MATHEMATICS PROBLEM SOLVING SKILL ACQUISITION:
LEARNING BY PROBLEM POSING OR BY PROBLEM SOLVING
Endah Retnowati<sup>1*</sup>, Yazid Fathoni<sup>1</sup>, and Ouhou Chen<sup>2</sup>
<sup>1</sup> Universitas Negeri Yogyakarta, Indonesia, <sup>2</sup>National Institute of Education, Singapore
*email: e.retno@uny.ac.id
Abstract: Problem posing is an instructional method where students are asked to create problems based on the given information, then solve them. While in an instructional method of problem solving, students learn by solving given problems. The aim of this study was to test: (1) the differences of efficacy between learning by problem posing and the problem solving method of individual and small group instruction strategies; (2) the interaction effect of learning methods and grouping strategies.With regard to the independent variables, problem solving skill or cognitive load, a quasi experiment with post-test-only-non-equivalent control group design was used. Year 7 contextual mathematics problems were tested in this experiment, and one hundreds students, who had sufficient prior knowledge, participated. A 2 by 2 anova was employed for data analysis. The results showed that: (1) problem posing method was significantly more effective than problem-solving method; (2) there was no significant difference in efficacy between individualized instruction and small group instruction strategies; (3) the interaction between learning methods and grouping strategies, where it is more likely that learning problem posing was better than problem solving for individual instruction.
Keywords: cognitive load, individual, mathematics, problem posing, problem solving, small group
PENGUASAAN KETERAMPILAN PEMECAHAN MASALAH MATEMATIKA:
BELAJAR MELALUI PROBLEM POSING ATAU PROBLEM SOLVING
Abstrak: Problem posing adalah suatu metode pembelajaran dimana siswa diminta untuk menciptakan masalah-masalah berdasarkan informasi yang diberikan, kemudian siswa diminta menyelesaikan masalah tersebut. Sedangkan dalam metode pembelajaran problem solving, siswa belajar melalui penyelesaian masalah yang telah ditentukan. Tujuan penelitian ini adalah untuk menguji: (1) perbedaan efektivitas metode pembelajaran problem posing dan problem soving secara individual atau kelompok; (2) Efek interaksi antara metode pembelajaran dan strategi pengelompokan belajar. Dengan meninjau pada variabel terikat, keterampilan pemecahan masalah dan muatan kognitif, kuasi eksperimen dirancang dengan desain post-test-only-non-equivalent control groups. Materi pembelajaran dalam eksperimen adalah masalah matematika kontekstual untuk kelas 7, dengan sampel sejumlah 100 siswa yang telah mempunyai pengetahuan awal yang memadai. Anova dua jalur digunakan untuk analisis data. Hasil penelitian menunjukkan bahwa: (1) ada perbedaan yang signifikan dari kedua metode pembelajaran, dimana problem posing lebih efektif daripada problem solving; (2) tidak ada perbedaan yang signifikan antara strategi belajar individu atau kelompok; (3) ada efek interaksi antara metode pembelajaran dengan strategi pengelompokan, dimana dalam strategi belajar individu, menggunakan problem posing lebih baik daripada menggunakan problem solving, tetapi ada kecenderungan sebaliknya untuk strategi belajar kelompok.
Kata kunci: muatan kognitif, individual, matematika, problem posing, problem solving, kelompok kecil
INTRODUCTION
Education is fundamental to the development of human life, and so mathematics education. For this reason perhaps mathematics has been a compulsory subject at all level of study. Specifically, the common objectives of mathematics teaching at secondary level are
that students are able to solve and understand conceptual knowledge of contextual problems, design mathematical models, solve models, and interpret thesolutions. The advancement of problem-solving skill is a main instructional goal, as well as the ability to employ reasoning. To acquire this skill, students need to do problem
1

^^^^^^^^

* **Exercise**
Set down exactly the lines that begin the records and continue through the line bearing "BELAJAR MELALUI PROBLEM"; include both ends.

* **Task answer**
MATHEMATICS PROBLEM SOLVING SKILL ACQUISITION:
LEARNING BY PROBLEM POSING OR BY PROBLEM SOLVING
Endah Retnowati<sup>1*</sup>, Yazid Fathoni<sup>1</sup>, and Ouhou Chen<sup>2</sup>
<sup>1</sup> Universitas Negeri Yogyakarta, Indonesia, <sup>2</sup>National Institute of Education, Singapore
*email: e.retno@uny.ac.id
Abstract: Problem posing is an instructional method where students are asked to create problems based on the given information, then solve them. While in an instructional method of problem solving, students learn by solving given problems. The aim of this study was to test: (1) the differences of efficacy between learning by problem posing and the problem solving method of individual and small group instruction strategies; (2) the interaction effect of learning methods and grouping strategies.With regard to the independent variables, problem solving skill or cognitive load, a quasi experiment with post-test-only-non-equivalent control group design was used. Year 7 contextual mathematics problems were tested in this experiment, and one hundreds students, who had sufficient prior knowledge, participated. A 2 by 2 anova was employed for data analysis. The results showed that: (1) problem posing method was significantly more effective than problem-solving method; (2) there was no significant difference in efficacy between individualized instruction and small group instruction strategies; (3) the interaction between learning methods and grouping strategies, where it is more likely that learning problem posing was better than problem solving for individual instruction.
Keywords: cognitive load, individual, mathematics, problem posing, problem solving, small group
PENGUASAAN KETERAMPILAN PEMECAHAN MASALAH MATEMATIKA:
BELAJAR MELALUI PROBLEM POSING ATAU PROBLEM SOLVING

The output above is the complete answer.